* _Selected excerpt_:
According to some embodiments, the thin film encapsulation layer TFEL may be arranged on the display element layer LEL. The thin film encapsulation layer TFEL may include at least one inorganic encapsulation layer and at least one organic encapsulation layer. According to some embodiments, the thin film encapsulation layer TFEL may include the first inorganic encapsulation layer 131 and the second inorganic encapsulation layer 133, and the organic encapsulation layer 132 therebetween.
For example, the first inorganic encapsulation layer 131 and the second inorganic encapsulation layer 133 may include one or more inorganic insulating materials such as SiO2, SiNx, SiOxNy, Al2O3, TiO2, or Ta2O5, and may be formed by a chemical vapor deposition (CVD) method and the like. The organic encapsulation layer 132 may include a polymer-based material. The polymer-based material may include silicon resin, acrylic resin, epoxy resin, polyimide, polyethylene, and the like. The first inorganic encapsulation layer 131, the organic encapsulation layer 132, and the second inorganic encapsulation layer 133 may be integrally formed to cover the first display area DA1 and the second display area DA2.
The first display element LE1 and the first pixel circuit PC1 that drives the same may be all located in the first display area DA1, and the first display element LE1 and the first pixel circuit PC1 may be arranged to overlap each other. The pixel electrode 121 of the first display element LE1 may be electrically connected to the first pixel circuit PC1 through a first contact metal CM1.
According to some embodiments, while the second display element LE2 is located in the second display area DA2, the second pixel circuit PC2 that drives the second display element LE2 may be located in the peripheral area PA. The connection wiring CWL may be provided to electrically connect the second display element LE2 and the second pixel circuit PC2 to each other. The connection wiring CWL may extend from the second display area DA2 to the peripheral area PA, and at least part thereof may be arranged in the second display area DA2.
The connection wiring TWL may include, for example, a TCO. For example, the connection wiring TWL may include a conductive oxide such as ITO, IZO, ZnO, In2O3, IGO, IZGO, or AZO. Accordingly, even when the connection wiring CWL is arranged in the transmission area TA of the second display area DA2, the deterioration of light transmittance of the transmission area TA may be reduced.
According to some embodiments, the connection wiring CWL may be arranged on the interlayer insulating layer 115. The connection wiring CWL may be covered by the first organic insulating layer 117. According to some embodiments, a second contact metal CM2 and the bridge wiring BWL may be arranged on the first organic insulating layer 117. The second contact metal CM2 and the bridge wiring BWL may be covered by the second organic insulating layer 118. The second contact metal CM2 may be connected to the connection wiring CWL through a second contact hole CNT2, and the bridge wiring BWL may be connected to the connection wiring CWL through a third contact hole CNT3. The connection wiring CWL may be electrically connected to the pixel electrode 121′ of the second display element LE2 through the second contact metal CM2, and furthermore, may be electrically connected to the second pixel circuit PC2 through the bridge wiring BWL located in the peripheral area PA.

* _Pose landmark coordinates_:
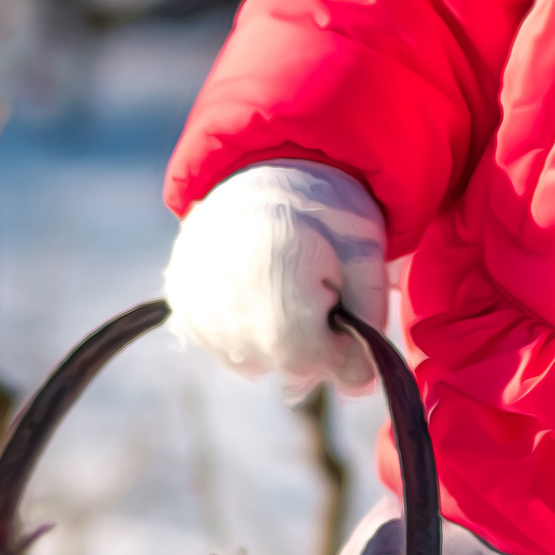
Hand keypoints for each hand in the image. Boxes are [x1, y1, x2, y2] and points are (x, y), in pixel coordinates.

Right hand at [163, 161, 388, 393]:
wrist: (260, 168)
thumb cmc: (323, 208)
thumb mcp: (365, 250)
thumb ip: (370, 318)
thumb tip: (360, 385)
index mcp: (277, 284)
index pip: (317, 361)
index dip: (344, 342)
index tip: (346, 303)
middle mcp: (228, 307)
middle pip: (288, 367)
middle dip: (316, 340)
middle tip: (318, 286)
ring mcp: (199, 312)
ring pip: (260, 362)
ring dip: (283, 339)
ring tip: (286, 282)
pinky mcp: (184, 312)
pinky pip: (231, 348)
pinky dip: (253, 330)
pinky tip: (262, 289)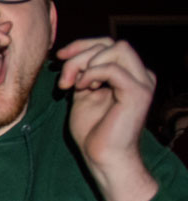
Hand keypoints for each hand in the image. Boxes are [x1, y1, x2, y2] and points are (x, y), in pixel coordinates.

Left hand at [58, 38, 158, 200]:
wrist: (102, 157)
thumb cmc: (92, 130)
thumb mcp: (83, 93)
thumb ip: (83, 73)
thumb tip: (69, 53)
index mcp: (129, 74)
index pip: (107, 44)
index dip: (80, 45)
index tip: (58, 57)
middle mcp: (141, 75)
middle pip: (110, 43)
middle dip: (80, 54)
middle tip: (64, 79)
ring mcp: (142, 83)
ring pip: (115, 49)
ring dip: (84, 63)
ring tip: (73, 86)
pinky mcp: (138, 93)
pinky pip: (112, 68)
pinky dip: (91, 74)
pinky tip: (82, 89)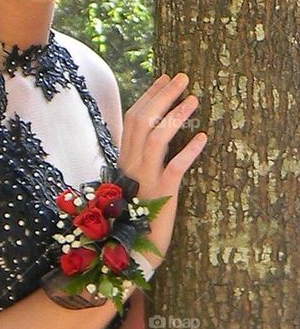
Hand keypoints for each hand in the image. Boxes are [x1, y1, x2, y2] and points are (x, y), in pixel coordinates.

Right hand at [119, 72, 207, 264]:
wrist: (134, 251)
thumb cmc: (138, 217)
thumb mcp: (136, 183)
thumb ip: (141, 160)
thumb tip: (155, 135)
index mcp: (124, 161)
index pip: (133, 119)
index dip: (149, 96)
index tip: (165, 78)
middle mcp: (131, 166)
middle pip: (143, 121)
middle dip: (163, 95)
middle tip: (184, 77)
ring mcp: (145, 180)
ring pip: (157, 139)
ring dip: (176, 116)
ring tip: (194, 99)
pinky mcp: (161, 194)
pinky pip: (175, 167)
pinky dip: (189, 151)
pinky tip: (203, 138)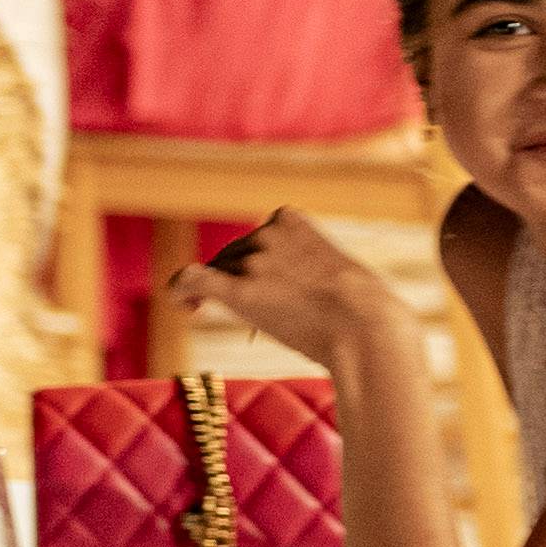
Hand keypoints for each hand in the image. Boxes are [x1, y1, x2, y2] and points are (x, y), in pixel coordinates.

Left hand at [180, 213, 380, 368]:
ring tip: (202, 311)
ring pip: (218, 272)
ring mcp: (254, 261)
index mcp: (290, 219)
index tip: (245, 278)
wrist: (367, 327)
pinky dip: (180, 289)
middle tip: (225, 308)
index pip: (255, 238)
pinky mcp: (241, 291)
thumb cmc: (362, 309)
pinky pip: (195, 281)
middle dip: (230, 279)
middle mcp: (267, 234)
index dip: (244, 260)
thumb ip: (304, 269)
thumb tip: (284, 294)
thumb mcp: (335, 271)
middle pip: (232, 256)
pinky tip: (179, 303)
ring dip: (215, 292)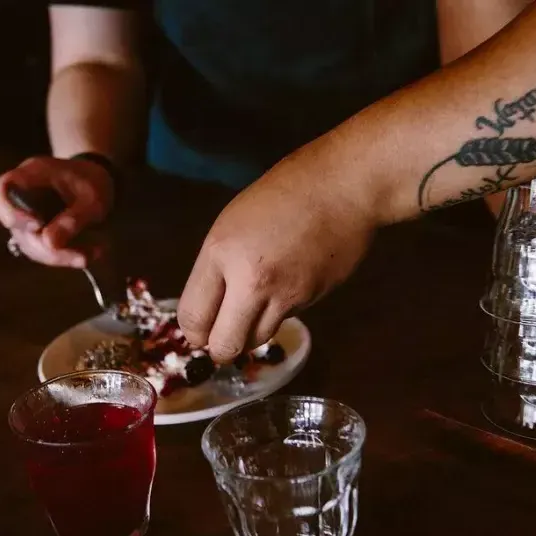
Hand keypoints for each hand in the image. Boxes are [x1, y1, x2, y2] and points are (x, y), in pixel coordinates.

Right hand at [0, 156, 113, 267]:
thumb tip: (49, 243)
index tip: (36, 226)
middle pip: (15, 227)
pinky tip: (87, 257)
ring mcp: (25, 214)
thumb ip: (74, 218)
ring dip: (56, 257)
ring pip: (27, 243)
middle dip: (46, 248)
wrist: (96, 180)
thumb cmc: (93, 181)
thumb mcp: (93, 199)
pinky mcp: (34, 231)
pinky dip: (61, 257)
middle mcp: (21, 194)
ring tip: (88, 257)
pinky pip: (39, 249)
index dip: (9, 213)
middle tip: (81, 257)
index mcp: (31, 174)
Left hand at [177, 158, 377, 362]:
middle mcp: (250, 280)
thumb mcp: (231, 224)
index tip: (200, 331)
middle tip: (222, 336)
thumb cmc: (282, 195)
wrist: (342, 187)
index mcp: (221, 253)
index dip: (194, 332)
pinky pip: (284, 320)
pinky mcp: (311, 300)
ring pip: (255, 341)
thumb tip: (207, 312)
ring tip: (254, 310)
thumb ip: (216, 269)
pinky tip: (287, 283)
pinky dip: (279, 312)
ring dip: (250, 334)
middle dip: (219, 348)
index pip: (193, 318)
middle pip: (223, 346)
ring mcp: (284, 294)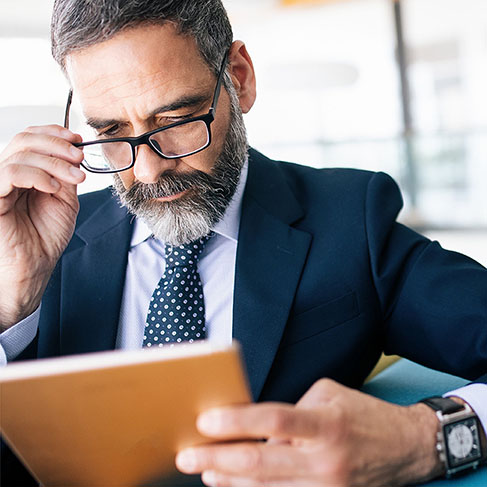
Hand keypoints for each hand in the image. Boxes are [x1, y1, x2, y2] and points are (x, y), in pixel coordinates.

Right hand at [0, 125, 84, 329]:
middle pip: (24, 139)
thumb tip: (74, 151)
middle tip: (78, 156)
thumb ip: (65, 175)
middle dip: (57, 144)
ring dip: (54, 162)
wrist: (35, 266)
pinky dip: (36, 175)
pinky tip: (53, 187)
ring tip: (74, 178)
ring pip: (20, 153)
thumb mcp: (65, 200)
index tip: (78, 140)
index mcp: (23, 172)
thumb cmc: (46, 237)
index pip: (30, 138)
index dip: (53, 133)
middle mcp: (7, 174)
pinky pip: (9, 173)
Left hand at [176, 379, 442, 486]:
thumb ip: (292, 409)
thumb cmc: (363, 413)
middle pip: (261, 462)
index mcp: (326, 423)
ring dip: (231, 481)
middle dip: (218, 460)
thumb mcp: (329, 395)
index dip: (237, 421)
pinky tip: (235, 485)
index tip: (205, 421)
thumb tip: (258, 429)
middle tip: (187, 457)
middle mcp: (325, 459)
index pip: (274, 419)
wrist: (406, 447)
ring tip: (204, 472)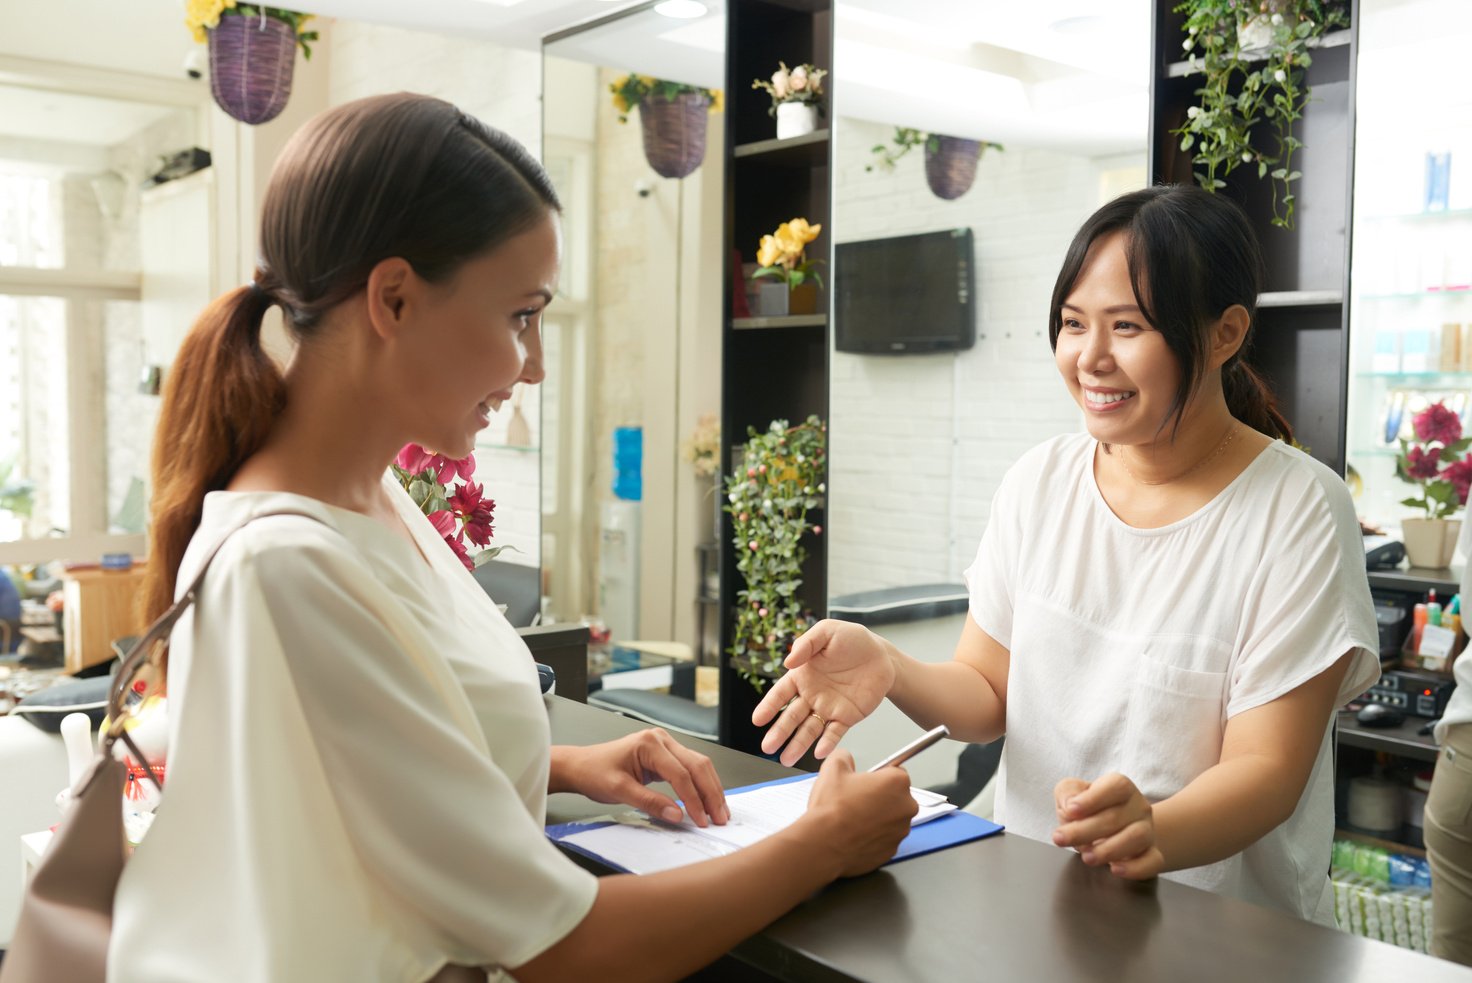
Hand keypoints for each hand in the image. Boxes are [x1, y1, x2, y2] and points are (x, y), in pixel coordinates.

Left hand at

* _Complete the following_:
**a.** Translate this sentence from the display structure excerpt into Spanish: "The organic encapsulation layer 132 may include a polymer-based material."
**b.** Reproduce the part of the display structure excerpt that begins at the words "For example, the first" and stops after "and the second display area DA2.".
**c.** Write the next part of the display structure excerpt, picking up after its last sentence.
This data has nothing to do with the display structure excerpt.

* _Expected outputs_:
**a.** La capa de encapsulación orgánica 132 puede incluir un material a base de polímeros.

**b.**
For example, the first inorganic encapsulation layer 131 and the second inorganic encapsulation layer 133 may include one or more inorganic insulating materials such as SiO2, SiNx, SiOxNy, Al2O3, TiO2, or Ta2O5, and may be formed by a chemical vapor deposition (CVD) method and the like. The organic encapsulation layer 132 may include a polymer-based material. The polymer-based material may include silicon resin, acrylic resin, epoxy resin, polyimide, polyethylene, and the like. The first inorganic encapsulation layer 131, the organic encapsulation layer 132, and the second inorganic encapsulation layer 133 may be integrally formed to cover the first display area DA1 and the second display area DA2.

**c.**
The first conductive layer CL1 and a second conductive layer CL2 apart from each other may be arranged on the interlayer insulating layer 115 in the first display area DA1. A third conductive layer CL3 may be arranged on the first organic insulating layer 117.
The first conductive layer CL1 may be a conductive layer that is electrically connected through a first contact hole CNT1 to the third conductive layer CL3 which is on an upper layer of the first conductive layer CL1. The second conductive layer CL2 may be a conductive layer that is not connected to a conductive layer arranged on an upper layer of the second conductive layer CL2. In
According to some embodiments, a first protective layer PVX1 may be arranged on the first conductive layer CL1. The first protective layer PVX1 may include the same material as the connection wiring CWL. The first protective layer PVX1 may include a TCO. For example, the first protective layer PVX1 may include a conductive oxide such as ITO, IZO, ZnO, In2O3, IGO, IZGO, or AZO.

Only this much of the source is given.